The selection of Merion Golf Club for the 113th U.S. Open was an expensive decision for the USGA. The small size of Merion (just 111 acres) and its location in the heart of a well-populated suburb just miles from Philadelphia forced the USGA to limit ticket sales. According to Bloomberg Businessweek's Michael Buteau, the USGA is set to lose $10 million on the event.
In acknowledging history, the USGA is squeezing a 21st Century event, its fans, sponsors and media into a course built 117 years ago. Merion, in suburban Philadelphia, is about half the size of last year’s U.S. Open host, San Francisco’s Olympic Club.
Ticket sales were limited to 25,000 a day, down about 45 percent from the typical 40,000-45,000. Fewer fans means less revenue from concessions and merchandise.

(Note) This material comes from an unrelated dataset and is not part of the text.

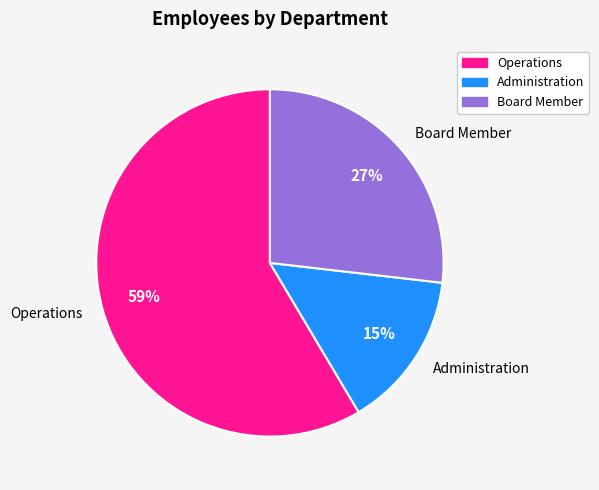

How many slices are in this pie chart?

3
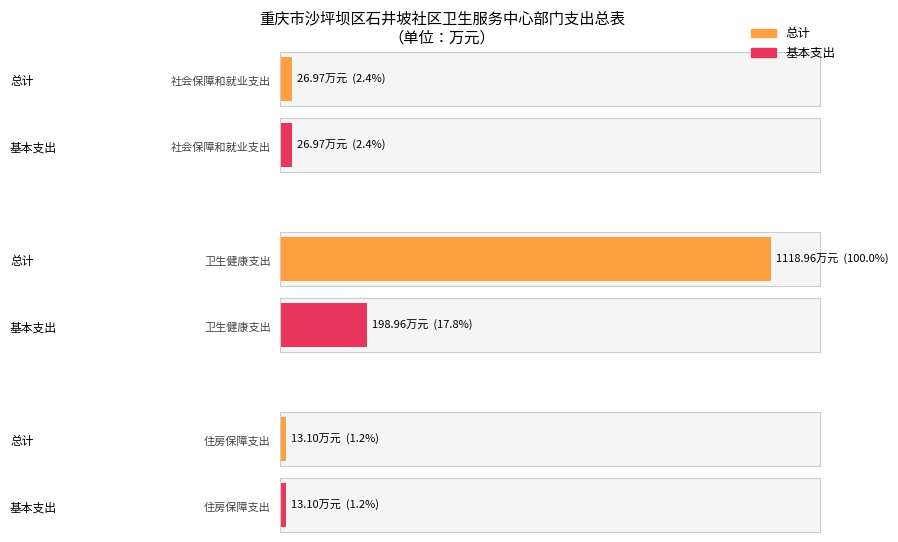

Reading left to right, extract all data points from this chart.

总计: 27.0	1119.0	13.1
基本支出: 27.0	199.0	13.1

The USGA, which governs the sport in the U.S. and Mexico, is expecting to lose $10 million on the event, according to a person with knowledge of the organization’s finances. The person was granted anonymity because the information isn’t public.
“I don’t think we’ll make up for the loss,” Sarah Hirshland, senior managing director of Business Affairs for the USGA, said in a telephone interview. “Clearly these line items will look different this year.”

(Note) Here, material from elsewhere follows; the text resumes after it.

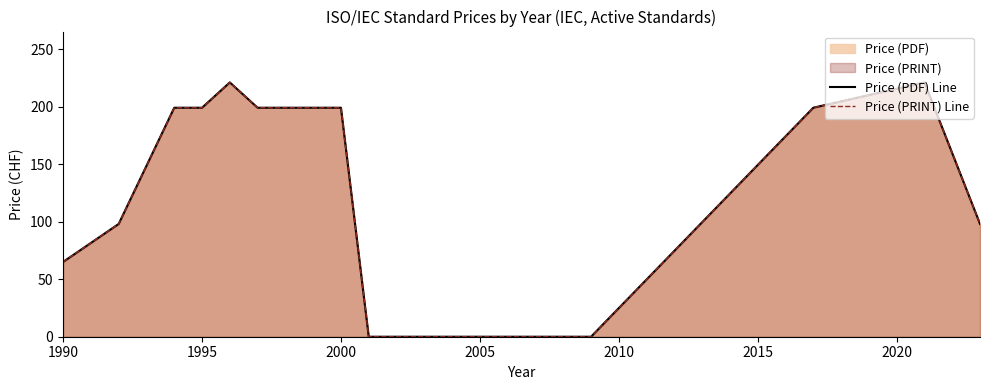

True or false: Price (PRINT) Line and Price (PDF) Line cross at least once.

False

In a Q&A published in the June issue of Golf Magazine, Mike Davis, executive editor of the USGA, admitted this year's Open would lose some money due to the size constraints at Merion, but said that money is not the deciding factor in selecting Open venues.

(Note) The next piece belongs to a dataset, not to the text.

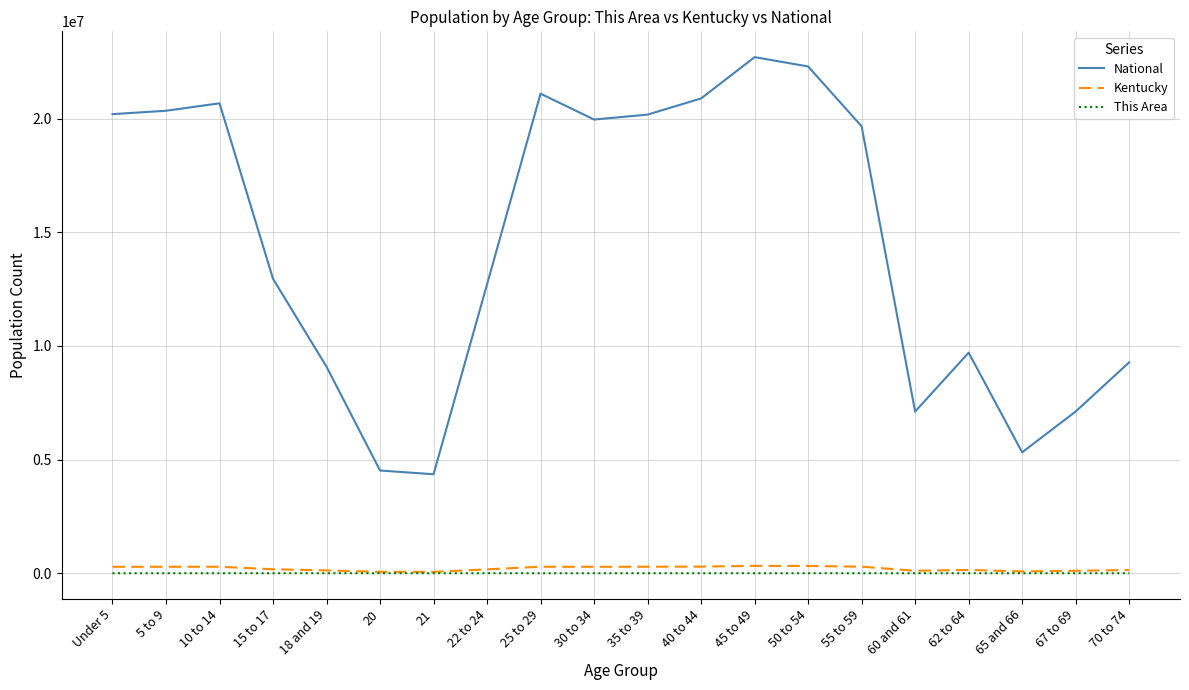

The value of National at 65 and 66 is 9499045. True or false?

False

Is it true you'll lose money on this Open? We've never selected a U.S. Open based on money. We want to be fiscally responsible; we know that's the engine that drives everything we do. I don't want to get off-topic, but the amount of money we put back into the game is significant. If you conservatively look at what the USGA has spent directly back into the game, it's almost a billion dollars in the last 12 years. There isn't anybody putting that kind of money back into the game. So we do need to be responsible. But will the USGA lose money? We find that when we go to a big venue like Bethpage or Pinehurst, they make millions and millions of dollars more. You go to a little site like Oakmont, Winged Foot, they will make some money, but after expenses, not a significant amount. And I'm excluding the television rights fee, because with that it doesn't matter if it's a big or a small site. But when you go to an ultra-small site like Merion, it's true, we won't make money — in fact, we'll lose some money. But we look at it from a standpoint of a five-year period, and we're very comfortable with where we are.